К моему величайшему изумлению, у него никого не было. Он был совершенно один, а перед ним на столе стояла машина, в которой я сейчас же по описанию узнала фонограф. Я никогда его не видела и была очень заинтересована.
— Надеюсь, что не задержала вас,— сказала я,— но я остановилась у дверей, услышав, что вы разговариваете: я думала, вы не один.
— О,— ответил он, улыбнувшись,— я только заносил записи в свой дневник.
— Дневник? — переспросила я удивленно.
— Да,— ответил он.— Я храню его здесь.
Говоря это, он положил руку на фонограф. Меня это страшно взволновало, и я выпалила:
— Да ведь это побьет даже стенографию! Можно мне послушать, как он говорит?
— Конечно,— ответил он быстро и встал, чтобы его завести. Затем он остановился, и на лице его отразилась озабоченность.— Дело в том,— начал он, испытывая неловкость,— что у меня записан только дневник, а так как в нем исключительно — почти исключительно — факты, относящиеся ко мне, может быть, неудобно, то есть я хочу сказать...
Он остановился, и я попыталась вывести его из затруднения:
— Вы помогали ухаживать за умирающей Люси. Позвольте мне услышать, как она умерла; я буду очень благодарна. Она была мне очень, очень дорога.
К моему удивлению, на его лице отразился ужас:
— Рассказать вам о ее смерти? Ни за что на свете!
— Почему же? — спросила я, ибо меня стало охватывать какое-то жуткое, ужасное чувство.
Он опять замолчал, и я видела, что он старался придумать предлог. Наконец он пробормотал:
— Видите ли, я затрудняюсь выбрать какое-нибудь определенное место из дневника.
В то время как он это говорил, его осенила мысль, и он сказал с неосознанным простодушием, изменившимся голосом и с детской наивностью:
— Это совершенная правда, клянусь честью.
Я не могла сдержать улыбку, на которую он ответил гримасой.
— Представьте себе, хотя я уже много месяцев веду дневник, мне никогда не приходило в голову, как: найти какое-нибудь определенное место в том случае, если бы мне захотелось его просмотреть.
К концу этой фразы я окончательно решилась, уверенная в том, что дневник врача, лечившего Люси, может многое прибавить к нашим сведениям о том ужасном существе, и я смело сказала:
— В таком случае, доктор Сьюард, лучше разрешите лше переписать его на пишущей машинке.
Он побледнел как мертвец и почти закричал:
— Нет! Нет! Нет!
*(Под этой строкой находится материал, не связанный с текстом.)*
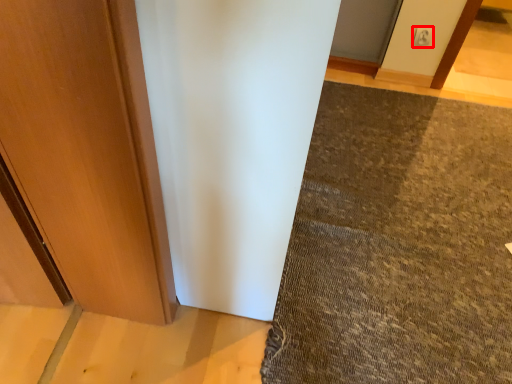
Question: From the image's perspective, where is electric outlet (annotated by the red box) located in relation to mat in the image?

Choices:
 (A) below
 (B) above

Answer: (B)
Ни за что на свете я не дал бы вам узнать эту ужасную историю!
Тогда я почувствовала, что меня охватывает ужас: значит, мое предчувствие оказалось верным!
Я задумалась и машинально переводила глаза с одного предмета на другой, бессознательно ища какой-нибудь благовидный предлог, чтобы дать ему понять, что я догадываюсь, в чем дело. Вдруг мои глаза остановились на огромной кипе бумаг, напечатанных на пишущей машинке, лежавшей, на столе. Его глаза встретили мой взгляд и бессознательно последовали в том же направлении. Увидав пакет, он понял мое намерение.
— Вы не знаете меня,— сказала я,— но, когда вы прочтете ЭТИ бумаги — мой собственный дневник и дневник моего мужа, который я переписала,— вы узнаете меня лучше. Я не утаила ни единой мысли своего сердца, но, конечно, вы меня еще не знаете — пока; и я не вправе рассчитывать на такую же степень вашего доверия.
Он, несомненно, благородный человек. Несчастная Люси была права.
Он встал, открыл дверцу шкафа, в котором были расставлены в определенном порядке полые металлические цилиндры, покрытые темным воском, и сказал:
— Вы совершенно правы: я не доверял вам, потому что не знал вас. Но теперь я вас знаю. И позвольте сказать, я должен был бы знать вас с давних пор. Я знаю, что Люси говорила вам обо мне, также она говорила и мне о вас. Позвольте мне искупить свой невежливый поступок. Возьмите эти валики и прослушайте их. Первые шесть штук относятся лично ко мне, и, если они не ужаснут вас, тогда вы меня узнаете ближе. К тому времени будет готов обед. Между тем я перечитаю некоторые из этих документов и смогу лучше понять некоторые вещи.
Он сам отнес фонограф в мою гостиную и завел его. Теперь я узнаю что-нибудь приятное, потому что он познакомит меня с другой стороной любовного эпизода, одну сторону которого я уже знаю...
ДНЕВНИК ДОКТОРА СЬЮАРДА
29 сентября.
Я был так поглощен удивительными дневниками Джонатана Харкера и его жены, что не замечал времени. Миссис Харкер не спустилась вниз, когда горничная позвала к обеду, и я сказал: «Она, наверное, устала: пусть обед подождет еще час». И я вернулся к своей работе.